▸ **WHAT THE TASK ASKS**
Look through the data below for the line with "However, if an adult gets into a co" and the line with "Purple tea's polyphenols and anthocyanins", then output those two and all lines in between, exactly as written.
#### MATERIAL SUPPLIED
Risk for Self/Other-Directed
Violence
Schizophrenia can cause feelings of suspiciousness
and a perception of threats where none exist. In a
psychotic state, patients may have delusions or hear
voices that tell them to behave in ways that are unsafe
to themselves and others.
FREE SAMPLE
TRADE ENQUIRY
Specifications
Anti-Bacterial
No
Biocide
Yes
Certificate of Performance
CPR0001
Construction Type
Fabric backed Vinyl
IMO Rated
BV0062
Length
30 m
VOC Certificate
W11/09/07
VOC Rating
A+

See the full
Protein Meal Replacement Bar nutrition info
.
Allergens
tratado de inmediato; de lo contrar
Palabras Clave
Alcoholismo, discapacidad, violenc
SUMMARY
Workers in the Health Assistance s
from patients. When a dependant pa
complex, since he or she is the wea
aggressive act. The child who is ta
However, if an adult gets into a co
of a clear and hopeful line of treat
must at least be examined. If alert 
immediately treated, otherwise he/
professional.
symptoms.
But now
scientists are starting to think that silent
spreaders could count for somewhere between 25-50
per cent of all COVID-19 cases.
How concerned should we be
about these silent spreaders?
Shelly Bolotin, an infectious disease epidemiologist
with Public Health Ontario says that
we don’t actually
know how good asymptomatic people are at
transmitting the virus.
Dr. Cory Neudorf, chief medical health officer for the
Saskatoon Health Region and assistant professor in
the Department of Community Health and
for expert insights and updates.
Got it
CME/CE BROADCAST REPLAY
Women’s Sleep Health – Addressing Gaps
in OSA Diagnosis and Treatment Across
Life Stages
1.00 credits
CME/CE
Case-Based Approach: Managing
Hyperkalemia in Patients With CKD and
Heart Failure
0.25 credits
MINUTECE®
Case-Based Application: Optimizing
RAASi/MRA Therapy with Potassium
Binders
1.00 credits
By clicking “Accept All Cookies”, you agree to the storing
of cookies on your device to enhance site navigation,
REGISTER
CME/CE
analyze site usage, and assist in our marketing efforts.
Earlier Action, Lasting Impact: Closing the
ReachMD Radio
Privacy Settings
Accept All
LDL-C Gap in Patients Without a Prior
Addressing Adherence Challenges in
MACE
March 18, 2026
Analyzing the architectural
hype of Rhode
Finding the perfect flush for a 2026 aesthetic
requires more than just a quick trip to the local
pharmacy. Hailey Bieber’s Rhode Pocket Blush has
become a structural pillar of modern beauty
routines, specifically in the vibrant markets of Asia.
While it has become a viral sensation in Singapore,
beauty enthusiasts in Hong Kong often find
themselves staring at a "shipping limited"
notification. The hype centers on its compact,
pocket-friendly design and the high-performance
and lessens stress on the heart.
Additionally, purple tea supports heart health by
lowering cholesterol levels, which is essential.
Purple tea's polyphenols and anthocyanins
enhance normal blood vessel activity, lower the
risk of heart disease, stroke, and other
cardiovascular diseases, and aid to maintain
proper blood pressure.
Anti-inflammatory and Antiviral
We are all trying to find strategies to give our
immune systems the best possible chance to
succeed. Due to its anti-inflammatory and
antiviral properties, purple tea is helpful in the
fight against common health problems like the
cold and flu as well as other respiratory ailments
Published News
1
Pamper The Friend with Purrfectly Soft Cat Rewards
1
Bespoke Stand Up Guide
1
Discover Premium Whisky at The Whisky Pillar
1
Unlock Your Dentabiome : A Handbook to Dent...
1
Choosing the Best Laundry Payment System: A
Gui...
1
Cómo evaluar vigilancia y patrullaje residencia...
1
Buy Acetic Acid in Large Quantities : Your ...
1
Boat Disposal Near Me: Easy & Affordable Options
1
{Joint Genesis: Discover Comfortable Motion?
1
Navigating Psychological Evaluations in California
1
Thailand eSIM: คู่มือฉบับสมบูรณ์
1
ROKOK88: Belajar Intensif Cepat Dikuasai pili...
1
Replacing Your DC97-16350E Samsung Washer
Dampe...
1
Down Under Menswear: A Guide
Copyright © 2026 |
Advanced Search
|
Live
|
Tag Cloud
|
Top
########
▸ **EXERCISE SOLUTION**
However, if an adult gets into a co
of a clear and hopeful line of treat
must at least be examined. If alert 
immediately treated, otherwise he/
professional.
symptoms.
But now
scientists are starting to think that silent
spreaders could count for somewhere between 25-50
per cent of all COVID-19 cases.
How concerned should we be
about these silent spreaders?
Shelly Bolotin, an infectious disease epidemiologist
with Public Health Ontario says that
we don’t actually
know how good asymptomatic people are at
transmitting the virus.
Dr. Cory Neudorf, chief medical health officer for the
Saskatoon Health Region and assistant professor in
the Department of Community Health and
for expert insights and updates.
Got it
CME/CE BROADCAST REPLAY
Women’s Sleep Health – Addressing Gaps
in OSA Diagnosis and Treatment Across
Life Stages
1.00 credits
CME/CE
Case-Based Approach: Managing
Hyperkalemia in Patients With CKD and
Heart Failure
0.25 credits
MINUTECE®
Case-Based Application: Optimizing
RAASi/MRA Therapy with Potassium
Binders
1.00 credits
By clicking “Accept All Cookies”, you agree to the storing
of cookies on your device to enhance site navigation,
REGISTER
CME/CE
analyze site usage, and assist in our marketing efforts.
Earlier Action, Lasting Impact: Closing the
ReachMD Radio
Privacy Settings
Accept All
LDL-C Gap in Patients Without a Prior
Addressing Adherence Challenges in
MACE
March 18, 2026
Analyzing the architectural
hype of Rhode
Finding the perfect flush for a 2026 aesthetic
requires more than just a quick trip to the local
pharmacy. Hailey Bieber’s Rhode Pocket Blush has
become a structural pillar of modern beauty
routines, specifically in the vibrant markets of Asia.
While it has become a viral sensation in Singapore,
beauty enthusiasts in Hong Kong often find
themselves staring at a "shipping limited"
notification. The hype centers on its compact,
pocket-friendly design and the high-performance
and lessens stress on the heart.
Additionally, purple tea supports heart health by
lowering cholesterol levels, which is essential.
Purple tea's polyphenols and anthocyanins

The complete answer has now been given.